Du même auteur :Hotel Bristol New-York N.Y. , Thérèse et Pierrette à l'école des Saints-Anges, Les belles-sœurs, Encore une fois si vous permettez, Hosanna, Le vrai monde?, La grosse femme d'à côté est enceinte, Le cœur découvert, La traversée du continent, Douze coup de théâtre, Un ange cornu avec des ailes de tôle et Pièce à conviction (entretien avec Michel Tremblay)

Extrait :

ALBERTINE À 60 ANS. C’est le renfermé que ça doit sentir. Mais j’ose pas ouvrir le châssis… J’ai trop peur d’attraper mon coup de mort… J’me sus enfermée dans la maison où chus venue au monde… même pas… dans une chambre de c’te maison-là… pour me protéger des senteurs du dehors. Y’a pus rien qui peut me toucher, j’ai perdu l’odorat.

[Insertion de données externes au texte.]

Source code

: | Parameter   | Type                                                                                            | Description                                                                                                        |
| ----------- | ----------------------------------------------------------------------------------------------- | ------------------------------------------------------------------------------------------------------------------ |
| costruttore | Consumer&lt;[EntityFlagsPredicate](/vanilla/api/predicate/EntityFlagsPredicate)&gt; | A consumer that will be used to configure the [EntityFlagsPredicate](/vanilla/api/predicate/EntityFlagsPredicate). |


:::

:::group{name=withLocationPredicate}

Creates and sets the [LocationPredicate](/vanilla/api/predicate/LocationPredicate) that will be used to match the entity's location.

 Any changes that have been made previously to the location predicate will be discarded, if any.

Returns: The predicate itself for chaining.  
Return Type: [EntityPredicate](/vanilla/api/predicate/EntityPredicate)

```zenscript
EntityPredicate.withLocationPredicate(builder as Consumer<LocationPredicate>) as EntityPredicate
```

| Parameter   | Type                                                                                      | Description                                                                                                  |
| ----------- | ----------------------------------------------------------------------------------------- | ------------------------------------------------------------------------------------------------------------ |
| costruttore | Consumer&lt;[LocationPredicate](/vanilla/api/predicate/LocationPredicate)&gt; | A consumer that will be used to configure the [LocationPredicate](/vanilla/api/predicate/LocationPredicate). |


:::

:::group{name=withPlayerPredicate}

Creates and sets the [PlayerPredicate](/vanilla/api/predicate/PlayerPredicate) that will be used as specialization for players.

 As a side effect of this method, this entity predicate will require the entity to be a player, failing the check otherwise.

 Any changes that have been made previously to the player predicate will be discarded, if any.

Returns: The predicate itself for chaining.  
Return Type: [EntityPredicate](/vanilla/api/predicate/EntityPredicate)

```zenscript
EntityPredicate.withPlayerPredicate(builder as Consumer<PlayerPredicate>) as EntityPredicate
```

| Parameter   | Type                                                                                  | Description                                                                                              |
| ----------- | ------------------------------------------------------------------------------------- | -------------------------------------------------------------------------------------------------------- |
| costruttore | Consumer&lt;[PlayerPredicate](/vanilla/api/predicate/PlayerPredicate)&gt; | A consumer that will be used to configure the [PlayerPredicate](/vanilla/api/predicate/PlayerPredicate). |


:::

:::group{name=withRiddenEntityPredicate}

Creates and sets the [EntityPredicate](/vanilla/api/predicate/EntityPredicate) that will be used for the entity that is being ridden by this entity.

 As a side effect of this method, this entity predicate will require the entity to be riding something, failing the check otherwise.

ALBERTINE À 70 ANS. Ça sent la mort au compte-gouttes ! J’ai-tu passé à travers tant d’affaires juste pour en arriver là ?

Les autres la regardent.

Elle se mouche avec un kleenex.

Ça va aller mieux demain.

ALBERTINE À 60 ANS. Tu penses ?

ALBERTINE À 70 ANS. Oui, j’le pense !

[…]

ALBERTINE À 60 ANS. J’ai pus aucun souvenir, d’aucune senteur. Même pas celle des sapins qui m’avait tant étourdie quand j’étais arrivée à duhamel. Toute ma vie, après, quand on parlait de senteur, j’me revoyais, debout sur la galerie, en train de me remplir les poumons de santé ! Aujourd’hui… (Elle regarde Madeleine.)… même si t’essayais de me décrire c’te senteur-là pendant des heures, j’m’en rappellerais pas.